Monday, December 8, 2014

Melawan Nasi Pecel, 5 November 2014

MELAWAN NASI PECEL. Menjual bubur ayam di tlatah negeri orang yang punya konsep sarapan itu harus nasi pecel, pasti tidak mudah.
Tapi, kalau itu mudah tentu tidak akan jadi cerita indah untuk mbak Astrid dan suaminya, pemilik "resto" bubur ayam Abah Odil di Malang. Merintis dan membesarkan usaha dari kaki lima, hingga kini menjadi "resto" bubur -yang barangkali- terbesar di kota Malang adalah sepotong kisah indah yang saya rekam tadi pagi, saat kami berempat bertemu di lobby hotel tempat kami menginap.

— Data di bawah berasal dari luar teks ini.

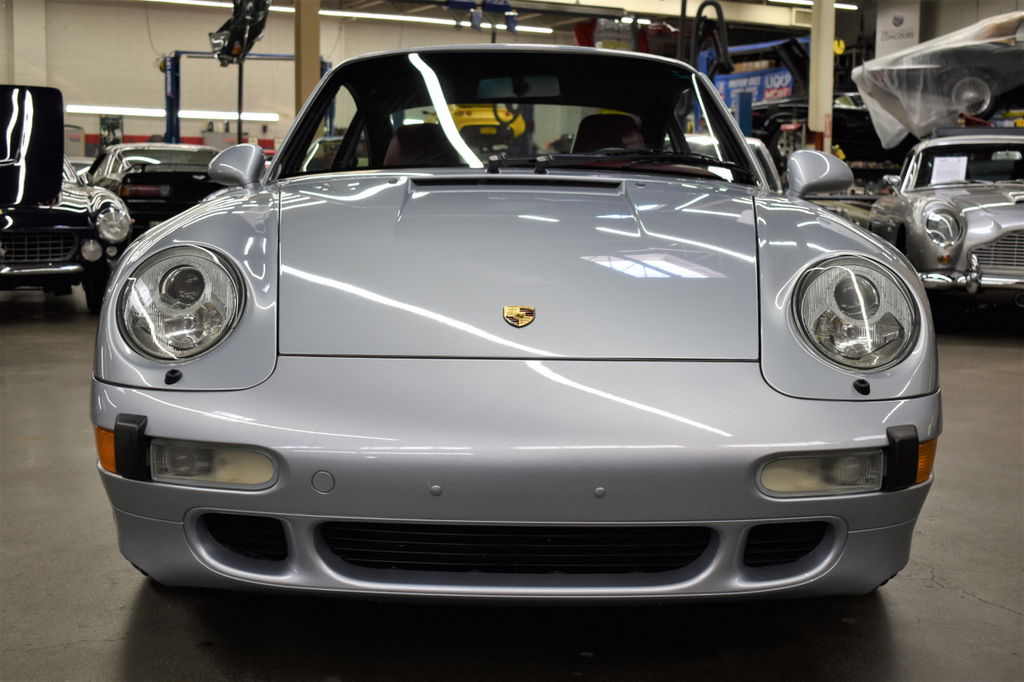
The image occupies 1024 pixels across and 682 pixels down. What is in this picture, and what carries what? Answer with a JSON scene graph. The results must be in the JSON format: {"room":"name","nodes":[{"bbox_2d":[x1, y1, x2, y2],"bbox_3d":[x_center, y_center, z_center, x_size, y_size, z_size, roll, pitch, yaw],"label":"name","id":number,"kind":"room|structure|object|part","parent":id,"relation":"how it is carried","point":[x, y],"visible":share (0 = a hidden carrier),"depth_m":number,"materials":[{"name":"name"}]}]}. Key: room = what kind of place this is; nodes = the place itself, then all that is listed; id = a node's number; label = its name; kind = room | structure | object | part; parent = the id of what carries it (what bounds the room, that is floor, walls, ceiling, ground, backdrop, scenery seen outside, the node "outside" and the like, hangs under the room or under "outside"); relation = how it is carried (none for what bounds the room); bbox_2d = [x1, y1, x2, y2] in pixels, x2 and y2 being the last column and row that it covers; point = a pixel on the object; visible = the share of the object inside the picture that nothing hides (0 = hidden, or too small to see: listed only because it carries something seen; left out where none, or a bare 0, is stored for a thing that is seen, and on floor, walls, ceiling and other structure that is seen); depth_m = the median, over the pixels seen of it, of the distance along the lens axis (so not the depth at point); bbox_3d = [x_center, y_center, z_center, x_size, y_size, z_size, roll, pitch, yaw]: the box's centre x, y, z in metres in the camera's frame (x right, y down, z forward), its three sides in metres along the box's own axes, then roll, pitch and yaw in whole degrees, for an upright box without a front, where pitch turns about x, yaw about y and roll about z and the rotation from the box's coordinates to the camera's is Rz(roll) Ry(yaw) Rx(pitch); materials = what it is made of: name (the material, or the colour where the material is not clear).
{"room":"garage","nodes":[
{"label":"garage","id":0,"kind":"room"},
{"bbox_2d":[208,0,271,65],"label":"hanging equipment","id":1,"kind":"object","parent":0,"point":[239,48],"visible":0.81,"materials":[{"name":"black"}]},
{"bbox_2d":[2,0,1020,151],"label":"wall","id":2,"kind":"structure","parent":0,"point":[143,86],"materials":[{"name":"paint"}]},
{"bbox_2d":[73,105,279,121],"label":"fluorescent light","id":3,"kind":"object","parent":2,"relation":"attached to","point":[271,118],"visible":0.74,"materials":[{"name":"white"}]},
{"bbox_2d":[874,0,920,59],"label":"banner","id":4,"kind":"object","parent":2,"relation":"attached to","point":[882,28],"visible":0.66,"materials":[{"name":"white"}]},
{"bbox_2d":[0,288,1023,681],"bbox_3d":[0.023,0.151,6.640,12.432,0.136,14.479,0,7,-9],"label":"floor","id":5,"kind":"structure","parent":0,"point":[970,609],"depth_m":2.72,"materials":[{"name":"grey concrete"}]},
{"bbox_2d":[0,88,132,310],"bbox_3d":[-3.852,-1.096,9.304,1.908,1.579,3.848,0,7,-9],"label":"blue car","id":6,"kind":"object","parent":5,"relation":"on","point":[61,251],"visible":0.91,"depth_m":8.28,"materials":[{"name":"blue"}]},
{"bbox_3d":[-3.567,-1.310,8.175,1.033,0.803,1.105,-5,8,-38],"label":"open hood","id":7,"kind":"part","parent":6,"relation":"part of","materials":[{"name":"black metal"}]},
{"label":"grille","id":8,"kind":"part","parent":6,"relation":"part of","materials":[{"name":"silver metal"}]},
{"bbox_3d":[-2.759,-0.817,8.472,0.247,0.248,0.282,-5,9,-39],"label":"headlight","id":9,"kind":"part","parent":6,"relation":"part of","materials":[{"name":"silver"}]},
{"bbox_2d":[85,142,223,229],"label":"black car","id":10,"kind":"object","parent":5,"relation":"on","point":[135,177],"visible":0.58,"materials":[{"name":"black metal"}]},
{"bbox_2d":[160,50,325,142],"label":"car lift","id":11,"kind":"object","parent":5,"relation":"on","point":[167,110],"visible":0.43,"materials":[{"name":"blue metal"}]},
{"bbox_2d":[293,0,321,117],"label":"column","id":12,"kind":"structure","parent":5,"relation":"on","point":[305,64],"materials":[{"name":"beige metal"}]},
{"bbox_2d":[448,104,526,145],"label":"yellow vehicle","id":13,"kind":"object","parent":5,"relation":"on","point":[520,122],"visible":0.32,"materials":[{"name":"yellow metal"}]},
{"bbox_2d":[89,46,939,610],"bbox_3d":[0.019,-0.259,3.955,1.712,1.448,3.789,0,7,-9],"label":"silver car","id":14,"kind":"object","parent":5,"relation":"on","point":[916,289],"visible":0.98,"depth_m":2.53,"materials":[{"name":"silver metal"}]},
{"bbox_3d":[-0.669,-0.083,2.504,0.225,0.198,0.228,3,7,15],"label":"headlight","id":15,"kind":"part","parent":14,"relation":"part of","materials":[{"name":"clear glass"}]},
{"bbox_2d":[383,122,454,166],"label":"car seat","id":16,"kind":"object","parent":14,"relation":"in","point":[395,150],"visible":0.35,"depth_m":4.67,"materials":[{"name":"leather"}]},
{"bbox_3d":[0.067,0.249,2.564,1.528,0.310,1.019,0,7,-9],"label":"bumper","id":17,"kind":"part","parent":14,"relation":"part of","materials":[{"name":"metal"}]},
{"bbox_3d":[0.024,-0.759,4.218,1.578,0.437,0.685,0,7,-9],"label":"windshield","id":18,"kind":"part","parent":14,"relation":"part of","materials":[{"name":"clear glass"}]},
{"bbox_2d":[503,305,535,327],"bbox_3d":[0.015,-0.052,2.433,0.066,0.048,0.019,0,7,-9],"label":"car emblem","id":19,"kind":"object","parent":14,"relation":"attached to","point":[509,309],"visible":0.95,"depth_m":2.43,"materials":[{"name":"gold metal"}]},
{"bbox_2d":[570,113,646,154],"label":"car seat","id":20,"kind":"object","parent":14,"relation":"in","point":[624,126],"visible":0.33,"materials":[{"name":"brown leather"}]},
{"bbox_3d":[0.315,-0.542,3.706,0.778,0.100,0.641,0,7,-9],"label":"wiper","id":21,"kind":"part","parent":14,"relation":"part of","materials":[{"name":"black"}]},
{"bbox_3d":[0.689,-0.063,2.519,0.189,0.194,0.230,0,7,-9],"label":"headlight","id":22,"kind":"part","parent":14,"relation":"part of","materials":[{"name":"clear glass"}]},
{"bbox_2d":[681,134,782,190],"label":"white car","id":23,"kind":"object","parent":5,"relation":"on","point":[760,144],"visible":0.07,"depth_m":8.80,"materials":[{"name":"metal"}]},
{"bbox_2d":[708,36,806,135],"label":"lift","id":24,"kind":"object","parent":5,"relation":"on","point":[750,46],"visible":0.23,"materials":[{"name":"blue"}]},
{"bbox_2d":[715,67,794,107],"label":"banner","id":25,"kind":"object","parent":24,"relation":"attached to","point":[780,80],"visible":0.56,"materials":[{"name":"blue"}]},
{"bbox_2d":[808,0,834,151],"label":"column","id":26,"kind":"structure","parent":5,"relation":"on","point":[828,104],"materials":[{"name":"metal"}]},
{"bbox_2d":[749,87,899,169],"label":"black car","id":27,"kind":"object","parent":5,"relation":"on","point":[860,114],"visible":0.41,"materials":[{"name":"black"}]},
{"bbox_2d":[868,134,1023,318],"bbox_3d":[3.817,-0.899,9.352,1.653,1.333,3.884,2,7,13],"label":"silver car","id":28,"kind":"object","parent":5,"relation":"on","point":[916,211],"visible":0.86,"depth_m":8.34,"materials":[{"name":"silver metal"}]},
{"bbox_3d":[2.742,-0.753,7.874,0.220,0.267,0.365,2,7,13],"label":"headlight","id":29,"kind":"part","parent":28,"relation":"part of","materials":[{"name":"silver"}]},
{"bbox_2d":[930,155,968,183],"bbox_3d":[3.157,-1.214,8.826,0.238,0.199,0.225,0,7,-9],"label":"paper sheet","id":30,"kind":"object","parent":28,"relation":"attached to","point":[954,166],"visible":0.91,"depth_m":8.82,"materials":[{"name":"white paper"}]},
{"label":"grille","id":31,"kind":"part","parent":28,"relation":"part of","materials":[{"name":"silver metal"}]},
{"bbox_2d":[284,0,828,34],"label":"ceiling","id":32,"kind":"structure","parent":0,"point":[616,4],"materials":[{"name":"white"}]},
{"bbox_2d":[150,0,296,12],"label":"ceiling light","id":33,"kind":"object","parent":32,"relation":"attached to","point":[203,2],"visible":0.92,"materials":[{"name":"white"}]},
{"bbox_2d":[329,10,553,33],"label":"ceiling light","id":34,"kind":"object","parent":32,"relation":"attached to","point":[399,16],"visible":0.8,"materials":[{"name":"white"}]},
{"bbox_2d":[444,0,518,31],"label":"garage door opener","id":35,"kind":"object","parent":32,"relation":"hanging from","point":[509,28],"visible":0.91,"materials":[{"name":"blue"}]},
{"bbox_2d":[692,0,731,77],"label":"hose","id":36,"kind":"object","parent":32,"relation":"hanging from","point":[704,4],"visible":0.55,"depth_m":10.71,"materials":[{"name":"black rubber"}]},
{"bbox_2d":[767,0,857,11],"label":"ceiling light","id":37,"kind":"object","parent":32,"relation":"attached to","point":[854,6],"visible":0.94,"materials":[{"name":"white"}]},
{"bbox_2d":[853,10,1023,144],"label":"car","id":38,"kind":"object","parent":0,"point":[978,112],"visible":0.87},
{"bbox_2d":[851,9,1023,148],"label":"plastic cover","id":39,"kind":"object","parent":38,"relation":"on","point":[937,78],"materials":[{"name":"clear plastic"}]}
]}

Istri saya mengenal mbak Astrid sudah lama, semasa dia dan suaminya masih tinggal di Bogor sepuluh tahun lalu. Suaminya, dulu bekerja di sebuah kantor BUMN, bergantung pada tanggal duapuluhlima ke tanggal duapuluhlima yang lain. Hingga mereka memutuskan hijrah, ke sebuah kota dimana orangtua mbak Astrid sedang merintis berdagang bubur ayam di negeri para pelahap nasi pecel sebagai sarapan.

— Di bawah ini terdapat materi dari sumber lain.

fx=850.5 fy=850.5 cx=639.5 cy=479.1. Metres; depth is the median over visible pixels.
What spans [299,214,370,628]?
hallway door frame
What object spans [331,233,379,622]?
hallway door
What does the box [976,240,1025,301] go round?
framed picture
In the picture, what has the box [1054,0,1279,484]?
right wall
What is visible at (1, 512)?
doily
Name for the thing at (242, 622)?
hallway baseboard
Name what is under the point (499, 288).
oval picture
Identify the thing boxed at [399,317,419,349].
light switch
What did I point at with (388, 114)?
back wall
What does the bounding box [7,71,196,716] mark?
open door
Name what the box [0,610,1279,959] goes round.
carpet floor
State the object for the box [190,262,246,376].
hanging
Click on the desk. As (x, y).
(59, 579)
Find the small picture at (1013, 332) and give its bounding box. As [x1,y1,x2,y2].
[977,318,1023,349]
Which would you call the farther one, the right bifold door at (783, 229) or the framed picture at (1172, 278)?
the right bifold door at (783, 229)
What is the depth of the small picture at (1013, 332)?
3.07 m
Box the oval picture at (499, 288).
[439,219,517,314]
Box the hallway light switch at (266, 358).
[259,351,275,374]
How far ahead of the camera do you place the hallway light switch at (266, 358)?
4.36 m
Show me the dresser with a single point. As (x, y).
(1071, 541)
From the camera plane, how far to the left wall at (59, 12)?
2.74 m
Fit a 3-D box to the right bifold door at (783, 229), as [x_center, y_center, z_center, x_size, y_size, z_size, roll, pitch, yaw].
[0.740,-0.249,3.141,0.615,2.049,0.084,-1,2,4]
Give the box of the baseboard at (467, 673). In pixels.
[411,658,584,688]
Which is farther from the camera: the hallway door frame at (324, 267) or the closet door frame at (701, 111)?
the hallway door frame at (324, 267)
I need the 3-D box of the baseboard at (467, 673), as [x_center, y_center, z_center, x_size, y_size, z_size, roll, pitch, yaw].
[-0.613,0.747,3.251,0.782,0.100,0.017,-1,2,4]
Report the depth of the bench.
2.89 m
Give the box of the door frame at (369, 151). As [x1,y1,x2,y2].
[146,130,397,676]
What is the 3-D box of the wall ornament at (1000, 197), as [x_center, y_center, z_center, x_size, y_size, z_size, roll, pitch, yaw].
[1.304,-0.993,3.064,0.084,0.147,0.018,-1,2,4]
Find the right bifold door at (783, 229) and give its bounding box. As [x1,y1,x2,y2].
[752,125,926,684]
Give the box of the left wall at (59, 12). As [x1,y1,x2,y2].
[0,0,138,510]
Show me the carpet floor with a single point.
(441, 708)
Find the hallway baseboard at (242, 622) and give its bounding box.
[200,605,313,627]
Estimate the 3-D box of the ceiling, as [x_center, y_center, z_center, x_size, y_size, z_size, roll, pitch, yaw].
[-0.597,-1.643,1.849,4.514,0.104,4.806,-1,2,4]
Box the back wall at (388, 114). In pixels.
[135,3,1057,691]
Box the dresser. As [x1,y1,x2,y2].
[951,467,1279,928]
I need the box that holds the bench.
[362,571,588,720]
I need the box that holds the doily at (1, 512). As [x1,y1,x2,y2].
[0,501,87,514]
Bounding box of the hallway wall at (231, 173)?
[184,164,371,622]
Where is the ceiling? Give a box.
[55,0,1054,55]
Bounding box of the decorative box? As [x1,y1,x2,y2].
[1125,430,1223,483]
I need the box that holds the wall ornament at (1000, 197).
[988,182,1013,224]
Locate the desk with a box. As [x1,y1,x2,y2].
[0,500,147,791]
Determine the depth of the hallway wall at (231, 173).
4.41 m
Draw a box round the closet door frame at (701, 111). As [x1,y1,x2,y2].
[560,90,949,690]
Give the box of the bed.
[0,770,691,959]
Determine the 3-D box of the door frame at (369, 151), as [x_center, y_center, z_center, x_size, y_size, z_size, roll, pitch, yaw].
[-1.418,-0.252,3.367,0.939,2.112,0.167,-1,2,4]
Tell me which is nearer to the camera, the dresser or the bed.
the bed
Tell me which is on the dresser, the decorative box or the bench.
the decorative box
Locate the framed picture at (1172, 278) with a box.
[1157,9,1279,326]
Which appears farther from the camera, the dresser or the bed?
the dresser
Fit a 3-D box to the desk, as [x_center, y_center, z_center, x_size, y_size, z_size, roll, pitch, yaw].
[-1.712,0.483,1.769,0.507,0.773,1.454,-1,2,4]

Dari kios kali lima pinggir jalan, kios semi permanen, hingga ruko keren di jl Soekarno Hatta sudah mereka lewati. Saat pertama berdagang bubur ayam, orang sekitar mereka mencibir," Mana laku jualan makanan buat orang sakit".
Di negeri pelahap nasi pecel sebagai sarapan, bubur adalah makanan untuk orang sakit tipes dan hepatitis.
Tapi mereka tak menyerah. Mereka kini menceritakan dongeng indah. Dongeng kesuksesan enam cabang kedai bubur ayam "Abah Odil" di kota Malang.
Mbak Astrid dan suaminya percaya bahwa manusialah yang menciptakan sekat bilik dalam tiap rentangan waktu. Yang semakin kecil bilik itu membuat mereka semakin nyaman. Sekat bilik itu berbentuk jam sembilan hingga jam lima, tanggal duapuluh lima dan beberapa festival bernama liburan.
Mereka tak mau terperangkap dalam sekat bilik dan festival itu. Mereka bekerja tak kenal waktu, mereka ciptakan festival liburan mereka sendiri tanpa sesak dan antri..Mereka percaya bahwa rentang penciptaan sukses bukan bergantung dari ukuran tanggal duapuluhlima ke tanggal dua puluh lima berikutnya. Mereka percaya bahwa sukses tidak berada di bilik waktu yang sesempit itu.
Satu dekade yang mereka perlukan untuk membuktikan. Mengalahkan dominasi nasi pecel di menu sarapan pagi, mengalahkan keinginan menyerah karena cibiran dan kata orang.
Mbak Astrid dan suami, terimakasih sudah mau berkunjung dan berbagi inspirasi untuk kami. Semur jengkol "Bang Odil" nya, kata istri saya, juga enak sekali.